## LIST OF TASKS
a - List every artist the Jonathan Goldsmith biography names as having albums produced by him.
b - Write the next part of the Jonathan Goldsmith biography, picking up after its last sentence.

## TEXT SEGMENT
****************
- Occupations: film and television composer, musician, record producer
- Known for: Nick Buzz, Art of Time Ensemble

= Jonathan Goldsmith (musician) =

Canadian musician and composer

Jonathan (Jon) Goldsmith is a Canadian musician, arranger, producer, and composer. Best known as a composer of film and television scores, he has also been associated with various projects as a musician, including Nick Buzz and the Art of Time Ensemble, and production of albums by artists including Bruce Cockburn, Jane Siberry, Martin Tielli, Hugh Marsh, Bourbon Tabernacle Choir, and Sarah Slean.

==Career==
In 1992, Goldsmith, along with Hugh Marsh, Martin Tielli and Rob Piltch, provided backup for a track on the album Back to the Garden; these four later formed the band Nick Buzz and produced two albums and an EP. Goldsmith played piano in the group.
****************
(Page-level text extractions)
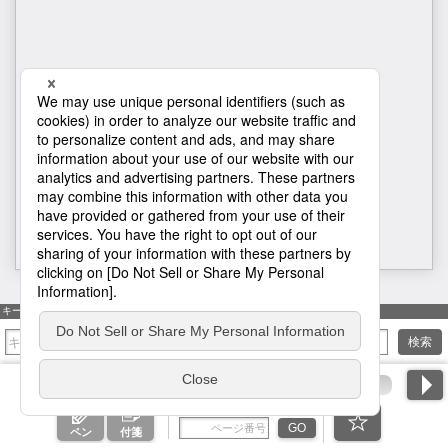
1
キーワード検索
検索
ページ番号を入力
GO
ペン
付箋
****************
## LIST OF ANSWERS
a - Bruce Cockburn, Jane Siberry, Martin Tielli, Hugh Marsh, Bourbon Tabernacle Choir, Sarah Slean

b -
For his work as a composer Goldsmith won four Gemini Awards, for his work on Pit Pony, Dead Silence, Trudeau II: Maverick in the Making and The Nativity, a Canadian Screen Award for Titanic, and a BAFTA Award for Sex Traffic. He has also received nine other Gemini Award nominations, and four Genie Award nominations for Best Original Score.

His other film and television credits include Global Heresy, Such a Long Journey, Scorn, Away from Her, October 1970, Take This Waltz, Rare Birds, Visiting Hours, Casino Jack, Compulsion, Lost Souls, Above and Beyond, Jewel, Cell 213, High Life, Score: A Hockey Musical, Diplomatic Immunity, and Wiebo's War.

As a record producer, he has garnered three Juno Award nominations for Producer of the Year, for Bob & Doug McKenzie's comedy single "Take Off" in 1982, Bruce Cockburn's album Stealing Fire in 1984 and Hugh Marsh's album Shaking the Pumpkin in 1989.

At the 10th Canadian Screen Awards in 2022, he won the award for Best Original Score for his work on All My Puny Sorrows. At the 11th Canadian Screen Awards in 2023, he won the inaugural award for Best Original Music in a Documentary for his work on To Kill a Tiger.